DATASET EXTRACT:

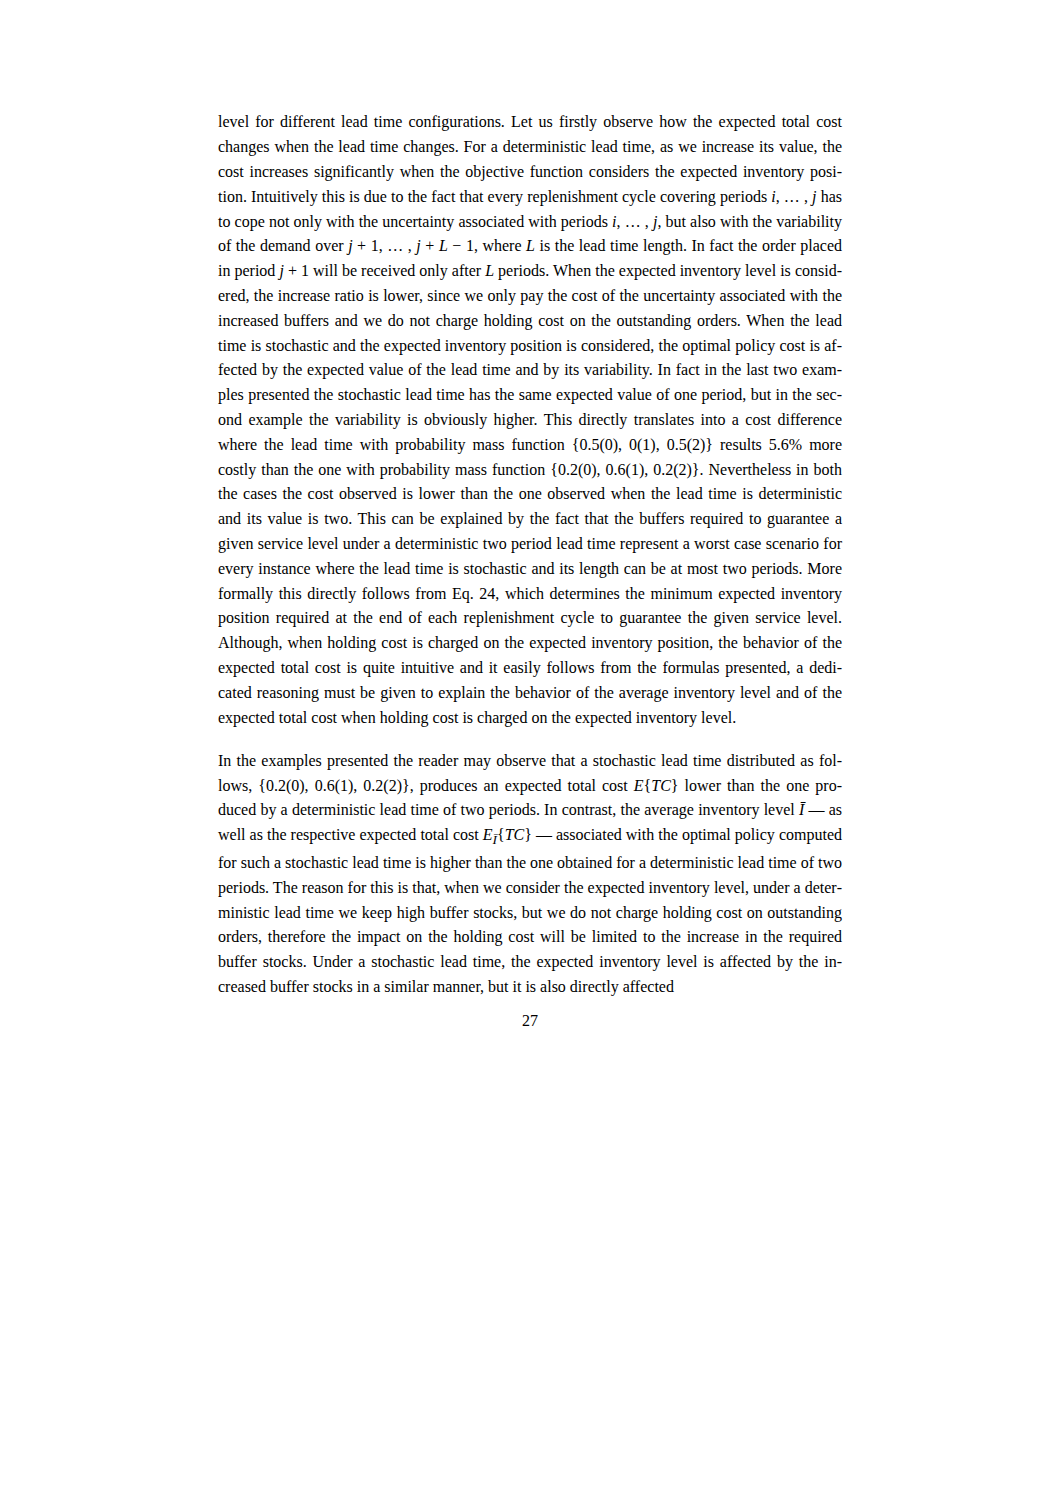level for different lead time configurations. Let us firstly observe how the expected total cost changes when the lead time changes. For a deterministic lead time, as we increase its value, the cost increases significantly when the objective function considers the expected inventory position. Intuitively this is due to the fact that every replenishment cycle covering periods i, … , j has to cope not only with the uncertainty associated with periods i, … , j, but also with the variability of the demand over j + 1, … , j + L − 1, where L is the lead time length. In fact the order placed in period j + 1 will be received only after L periods. When the expected inventory level is considered, the increase ratio is lower, since we only pay the cost of the uncertainty associated with the increased buffers and we do not charge holding cost on the outstanding orders. When the lead time is stochastic and the expected inventory position is considered, the optimal policy cost is affected by the expected value of the lead time and by its variability. In fact in the last two examples presented the stochastic lead time has the same expected value of one period, but in the second example the variability is obviously higher. This directly translates into a cost difference where the lead time with probability mass function {0.5(0), 0(1), 0.5(2)} results 5.6% more costly than the one with probability mass function {0.2(0), 0.6(1), 0.2(2)}. Nevertheless in both the cases the cost observed is lower than the one observed when the lead time is deterministic and its value is two. This can be explained by the fact that the buffers required to guarantee a given service level under a deterministic two period lead time represent a worst case scenario for every instance where the lead time is stochastic and its length can be at most two periods. More formally this directly follows from Eq. 24, which determines the minimum expected inventory position required at the end of each replenishment cycle to guarantee the given service level. Although, when holding cost is charged on the expected inventory position, the behavior of the expected total cost is quite intuitive and it easily follows from the formulas presented, a dedicated reasoning must be given to explain the behavior of the average inventory level and of the expected total cost when holding cost is charged on the expected inventory level.
In the examples presented the reader may observe that a stochastic lead time distributed as follows, {0.2(0), 0.6(1), 0.2(2)}, produces an expected total cost E{TC} lower than the one produced by a deterministic lead time of two periods. In contrast, the average inventory level Ī — as well as the respective expected total cost EĪ{TC} — associated with the optimal policy computed for such a stochastic lead time is higher than the one obtained for a deterministic lead time of two periods. The reason for this is that, when we consider the expected inventory level, under a deterministic lead time we keep high buffer stocks, but we do not charge holding cost on outstanding orders, therefore the impact on the holding cost will be limited to the increase in the required buffer stocks. Under a stochastic lead time, the expected inventory level is affected by the increased buffer stocks in a similar manner, but it is also directly affected
27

REQUIRED WORK:
Give back the whole listing exactly; no pictures.

ANSWER TO THIS EXERCISE:
level for different lead time configurations. Let us firstly observe how the expected total cost changes when the lead time changes. For a deterministic lead time, as we increase its value, the cost increases significantly when the objective function considers the expected inventory position. Intuitively this is due to the fact that every replenishment cycle covering periods i, … , j has to cope not only with the uncertainty associated with periods i, … , j, but also with the variability of the demand over j + 1, … , j + L − 1, where L is the lead time length. In fact the order placed in period j + 1 will be received only after L periods. When the expected inventory level is considered, the increase ratio is lower, since we only pay the cost of the uncertainty associated with the increased buffers and we do not charge holding cost on the outstanding orders. When the lead time is stochastic and the expected inventory position is considered, the optimal policy cost is affected by the expected value of the lead time and by its variability. In fact in the last two examples presented the stochastic lead time has the same expected value of one period, but in the second example the variability is obviously higher. This directly translates into a cost difference where the lead time with probability mass function {0.5(0), 0(1), 0.5(2)} results 5.6% more costly than the one with probability mass function {0.2(0), 0.6(1), 0.2(2)}. Nevertheless in both the cases the cost observed is lower than the one observed when the lead time is deterministic and its value is two. This can be explained by the fact that the buffers required to guarantee a given service level under a deterministic two period lead time represent a worst case scenario for every instance where the lead time is stochastic and its length can be at most two periods. More formally this directly follows from Eq. 24, which determines the minimum expected inventory position required at the end of each replenishment cycle to guarantee the given service level. Although, when holding cost is charged on the expected inventory position, the behavior of the expected total cost is quite intuitive and it easily follows from the formulas presented, a dedicated reasoning must be given to explain the behavior of the average inventory level and of the expected total cost when holding cost is charged on the expected inventory level.
In the examples presented the reader may observe that a stochastic lead time distributed as follows, {0.2(0), 0.6(1), 0.2(2)}, produces an expected total cost E{TC} lower than the one produced by a deterministic lead time of two periods. In contrast, the average inventory level Ī — as well as the respective expected total cost EĪ{TC} — associated with the optimal policy computed for such a stochastic lead time is higher than the one obtained for a deterministic lead time of two periods. The reason for this is that, when we consider the expected inventory level, under a deterministic lead time we keep high buffer stocks, but we do not charge holding cost on outstanding orders, therefore the impact on the holding cost will be limited to the increase in the required buffer stocks. Under a stochastic lead time, the expected inventory level is affected by the increased buffer stocks in a similar manner, but it is also directly affected
27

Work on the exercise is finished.